Naranjos, ranas, balsas

Campos de naranjos, sapos, ranas, balsas de riego, bicicletas, acequias, sanguijuelas —nunca las vi—, lagartijas, arañas, hermanos, primos hermanos y alacranes que papá metía en un tarro de cristal. Pantalón corto, pantalón corto, pantalón corto. Con camiseta. Sin camiseta. Las vías del tren, un túnel. El verano de entonces. Por la noche dragones devorando insectos junto al farol, olor a jazmín, muy pocas luciérnagas, un murciélago que alguien cazó con una toalla, un crucifijo fluorescente en la habitación de las tías.
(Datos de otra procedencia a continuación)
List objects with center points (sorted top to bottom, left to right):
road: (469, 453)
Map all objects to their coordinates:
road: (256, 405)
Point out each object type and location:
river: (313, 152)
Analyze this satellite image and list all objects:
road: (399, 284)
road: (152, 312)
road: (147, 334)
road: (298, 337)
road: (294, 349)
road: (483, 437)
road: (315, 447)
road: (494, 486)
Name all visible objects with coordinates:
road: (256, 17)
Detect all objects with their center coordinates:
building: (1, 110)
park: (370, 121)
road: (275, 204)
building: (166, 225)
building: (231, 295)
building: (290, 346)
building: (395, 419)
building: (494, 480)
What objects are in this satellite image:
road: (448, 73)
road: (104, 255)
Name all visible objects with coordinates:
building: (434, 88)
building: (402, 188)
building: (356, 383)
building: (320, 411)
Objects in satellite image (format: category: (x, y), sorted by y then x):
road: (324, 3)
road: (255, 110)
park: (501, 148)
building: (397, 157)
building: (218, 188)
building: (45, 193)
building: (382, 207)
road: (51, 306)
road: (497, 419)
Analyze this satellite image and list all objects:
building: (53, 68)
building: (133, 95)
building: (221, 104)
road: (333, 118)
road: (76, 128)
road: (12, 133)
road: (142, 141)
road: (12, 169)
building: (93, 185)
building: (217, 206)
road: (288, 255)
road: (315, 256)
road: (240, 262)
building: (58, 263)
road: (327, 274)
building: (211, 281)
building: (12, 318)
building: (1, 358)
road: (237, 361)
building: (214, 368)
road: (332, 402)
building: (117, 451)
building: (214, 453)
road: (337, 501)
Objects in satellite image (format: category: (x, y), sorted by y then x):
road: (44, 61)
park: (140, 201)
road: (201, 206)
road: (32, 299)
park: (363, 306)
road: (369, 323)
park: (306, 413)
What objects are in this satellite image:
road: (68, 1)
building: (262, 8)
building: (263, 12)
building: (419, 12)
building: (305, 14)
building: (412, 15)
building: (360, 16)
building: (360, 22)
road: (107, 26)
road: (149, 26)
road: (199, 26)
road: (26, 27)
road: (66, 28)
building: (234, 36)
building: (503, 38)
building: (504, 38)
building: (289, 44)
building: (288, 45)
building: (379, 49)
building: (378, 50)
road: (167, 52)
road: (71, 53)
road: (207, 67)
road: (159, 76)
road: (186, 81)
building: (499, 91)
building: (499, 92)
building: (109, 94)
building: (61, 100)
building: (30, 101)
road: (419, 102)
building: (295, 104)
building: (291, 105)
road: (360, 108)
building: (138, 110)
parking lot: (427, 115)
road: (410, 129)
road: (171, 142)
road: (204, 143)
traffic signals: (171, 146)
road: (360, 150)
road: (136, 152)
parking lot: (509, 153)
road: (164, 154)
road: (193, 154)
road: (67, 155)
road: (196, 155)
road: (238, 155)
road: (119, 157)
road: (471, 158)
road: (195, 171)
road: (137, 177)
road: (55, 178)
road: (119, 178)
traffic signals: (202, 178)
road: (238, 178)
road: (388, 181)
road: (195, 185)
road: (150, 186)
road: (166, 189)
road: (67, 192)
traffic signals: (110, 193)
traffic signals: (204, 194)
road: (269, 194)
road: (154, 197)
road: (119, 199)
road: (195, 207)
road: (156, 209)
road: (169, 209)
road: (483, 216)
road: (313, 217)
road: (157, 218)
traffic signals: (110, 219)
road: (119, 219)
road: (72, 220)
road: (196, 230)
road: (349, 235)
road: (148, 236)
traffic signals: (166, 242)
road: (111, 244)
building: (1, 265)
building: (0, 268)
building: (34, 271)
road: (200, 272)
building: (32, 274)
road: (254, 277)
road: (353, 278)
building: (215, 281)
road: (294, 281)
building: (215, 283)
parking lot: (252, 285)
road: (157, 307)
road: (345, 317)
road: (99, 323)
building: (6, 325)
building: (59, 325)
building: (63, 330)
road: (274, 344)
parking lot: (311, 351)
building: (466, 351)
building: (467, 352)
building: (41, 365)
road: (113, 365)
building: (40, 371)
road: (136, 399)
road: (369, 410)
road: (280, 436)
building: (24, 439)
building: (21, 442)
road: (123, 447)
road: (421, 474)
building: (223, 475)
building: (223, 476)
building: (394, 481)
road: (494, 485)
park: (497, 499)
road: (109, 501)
Y libros a todas horas. Por todas partes. Tebeos, novelas, la programación de la tele. También rezar de vez en cuando, leerle a la yaya el devocionario, recitar de carrerilla las estaciones del viacrucis a vecinas y familiares tan devotas como provectas. Y a ratos, cuando el tiempo se estiraba tanto que se curvaba el azul, tumbarse con las manos en el cogote a imaginar un Camino de Santidad y a pensar bien a gusto en Dios.
Después: ir creciendo poco a poco y darse cuenta un día de que en verano hace mucho calor.